Ketevan turned off the torch when they reached the maternity ward, where a number of lamps had been set up to illuminate the area. The after-action team looked like a forensics team as they bustled about. In the maternity theatre, a flat board had been set out and a magical diagram drawn onto it. Floating above the circle was a horizontal figure that looked to be made of fire.
“What am I looking at?” Anna asked.
“As best we can tell,” Ketevan said, “this is the echo of a variant incursion event.”
“That’s a rather extreme variant,” Anna said.
“Yes,” Ketevan agreed. “I told you about the rated strength, which still registers above five in every test we run. The proto-astral space existed for less than a second, which is quite a lot less than the usual forty-three hours. And, of course, instead of covering kilometres, it was the size and shape of a person.”
“You’re suggesting a person came through,” Anna said.
“Or something person-shaped,” Ketevan said. “Maybe it was an angel made of stars.”
6
NOT THE REGULAR SORT OF DANGEROUS
“How’d it go?” Taika asked as he drove Jason through the city.
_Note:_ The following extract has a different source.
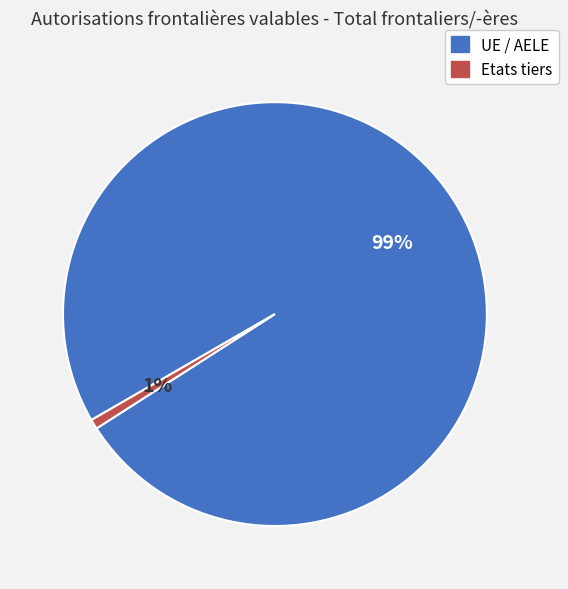

Count the number of slices in the pie.

2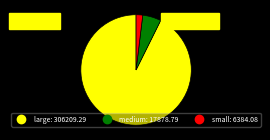

Is there any slice that represents more than half of the pie?

Yes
They were in one of the cars Hiro kept in a pool for his staff, a luxurious town car Taika had picked for the roomy interior.
“There are some hoops to jump through in legally coming back from the dead,” Jason said. “That lawyer you set me up with seems to know his business.”
“Yeah, he’s good,” Taika said. “We’ve got some time before you meet your uncle for dinner. Is there anything you wanted to do?”
“I don’t suppose you know where I could get some powdered silver?”
“I know a guy.”
“Really?”
“Yeah, bro. No worries.”
“You’re not going to ask what it’s for?”
“A job like mine,” Taika said, “you learn when to ask questions and when not to.”
“You seem like a really good employee.”
“That’s why your uncle pays me the big bucks.”
For each of his shadow bodies subsumed into Jason, Shade could mask his summoner from one form of sensory perception. He could muffle Jason’s sound, mask his scent, and even eliminate the heat radiated by his body. The only senses Shade could not mask were aura senses and direct looking at him. Those, Jason had to control himself.
While Shade couldn’t prevent direct observation, doing so through a secondary medium was another matter entirely. How effective the obfuscation was depended on the medium in question. Shade could hide Jason entirely from a magical telescope, for example, as if he were invisible. Non-magical means, such as an ordinary telescope, Shade couldn’t block at all.